All of the data below must be reproduced word for word, but without its images.

Structured pose outputs:
····················

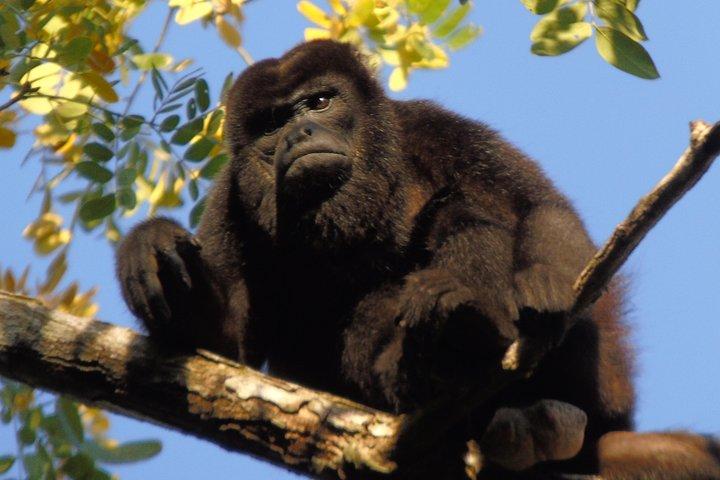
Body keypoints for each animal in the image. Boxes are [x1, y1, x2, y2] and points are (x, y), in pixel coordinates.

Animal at [116, 40, 720, 479]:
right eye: (270, 123)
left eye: (320, 102)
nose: (299, 133)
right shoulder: (229, 196)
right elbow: (223, 347)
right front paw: (152, 248)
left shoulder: (434, 127)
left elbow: (537, 205)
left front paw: (545, 282)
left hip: (603, 380)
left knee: (466, 209)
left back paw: (470, 326)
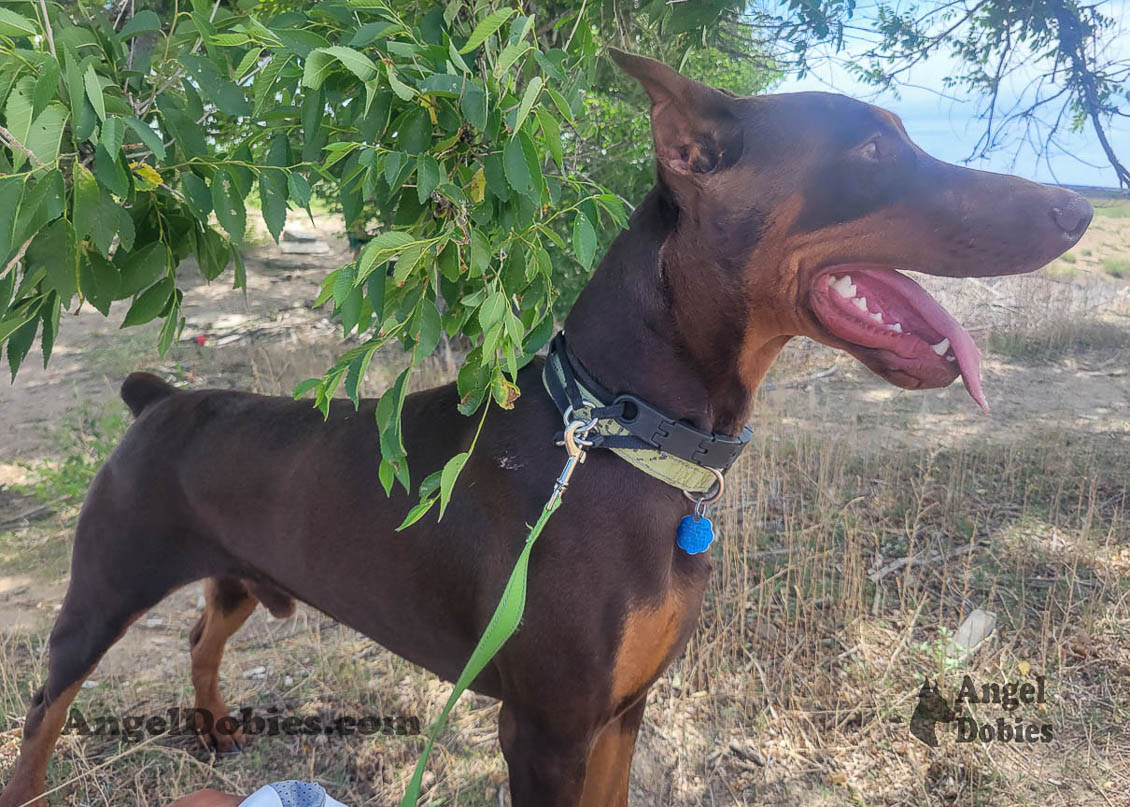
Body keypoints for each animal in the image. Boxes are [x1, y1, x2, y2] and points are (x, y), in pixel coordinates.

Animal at [2, 48, 1093, 804]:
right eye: (872, 149)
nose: (1077, 210)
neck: (623, 435)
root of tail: (157, 397)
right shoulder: (547, 728)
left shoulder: (621, 710)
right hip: (102, 589)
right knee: (45, 708)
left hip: (236, 572)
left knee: (202, 629)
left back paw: (214, 725)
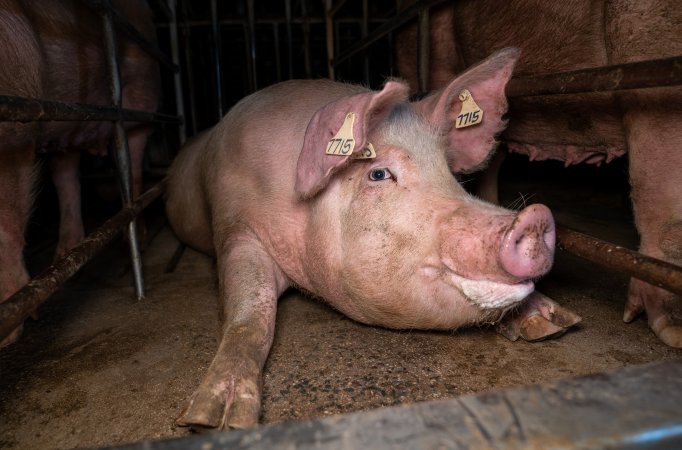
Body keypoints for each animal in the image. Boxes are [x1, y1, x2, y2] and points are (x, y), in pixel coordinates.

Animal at [0, 0, 158, 344]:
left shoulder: (15, 108)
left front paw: (10, 331)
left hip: (141, 92)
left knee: (133, 163)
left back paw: (135, 240)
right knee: (66, 174)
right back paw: (67, 255)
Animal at [165, 47, 580, 430]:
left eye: (450, 173)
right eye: (378, 174)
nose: (535, 218)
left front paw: (558, 323)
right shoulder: (234, 229)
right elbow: (251, 314)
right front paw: (214, 419)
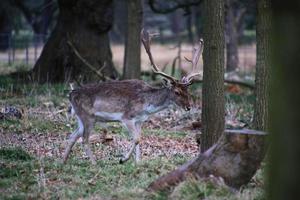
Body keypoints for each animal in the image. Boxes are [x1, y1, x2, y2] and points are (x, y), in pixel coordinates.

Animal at [63, 29, 204, 164]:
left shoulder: (140, 120)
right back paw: (94, 163)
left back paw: (62, 161)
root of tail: (70, 94)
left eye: (187, 91)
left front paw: (137, 163)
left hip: (81, 118)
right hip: (88, 117)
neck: (147, 105)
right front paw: (123, 159)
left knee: (72, 136)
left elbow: (140, 138)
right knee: (84, 139)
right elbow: (136, 139)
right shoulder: (126, 117)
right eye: (176, 92)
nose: (188, 107)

····················

ANSWER SPACE:
Body keypoints for each animal in the image. Boxes are [x1, y1, x2, y2] and points are (x, y), in pixel coordinates.

Animal at [116, 40, 720, 479]:
right eye: (270, 123)
left eye: (320, 102)
nose: (299, 133)
right shoulder: (229, 196)
right elbow: (223, 347)
right front paw: (152, 248)
left shoulder: (434, 127)
left elbow: (537, 205)
left front paw: (545, 282)
left hip: (603, 380)
left knee: (466, 209)
left back paw: (470, 326)
Body keypoints for each animal in the image. Boxes are [x1, y1, x2, y2] and points are (x, y), in pixel coordinates.

Animal at [2, 48, 1093, 804]:
right eye: (872, 149)
nose: (1077, 210)
neck: (623, 435)
root of tail: (157, 397)
right shoulder: (547, 728)
left shoulder: (621, 710)
right hip: (102, 589)
right knee: (45, 708)
left hip: (236, 572)
left knee: (202, 629)
left back paw: (214, 725)
Body keypoints for each animal in the image. Boxes are [x1, y1, x2, y2] and points are (x, y), in pixel coordinates.

Animal at [0, 0, 158, 344]:
left shoulder: (15, 108)
left front paw: (10, 331)
left hip: (141, 92)
left knee: (133, 163)
left back paw: (135, 240)
right knee: (66, 174)
right back paw: (67, 255)
Animal at [165, 47, 580, 430]:
left eye: (450, 173)
right eye: (378, 174)
nose: (535, 218)
left front paw: (558, 323)
right shoulder: (234, 229)
right elbow: (251, 314)
right front paw: (214, 419)
Body keypoints for each animal in the image. Boxes are [x1, y1, x2, y2] and points are (x, y), in pixel coordinates.

Animal at [63, 29, 204, 164]:
left shoulder: (140, 120)
right back paw: (94, 163)
left back paw: (62, 161)
root of tail: (70, 94)
left eye: (187, 91)
left front paw: (137, 163)
left hip: (81, 118)
right hip: (88, 117)
neck: (147, 105)
right front paw: (123, 159)
left knee: (72, 136)
left elbow: (140, 138)
right knee: (84, 139)
right elbow: (136, 139)
right shoulder: (126, 117)
right eye: (176, 92)
nose: (188, 107)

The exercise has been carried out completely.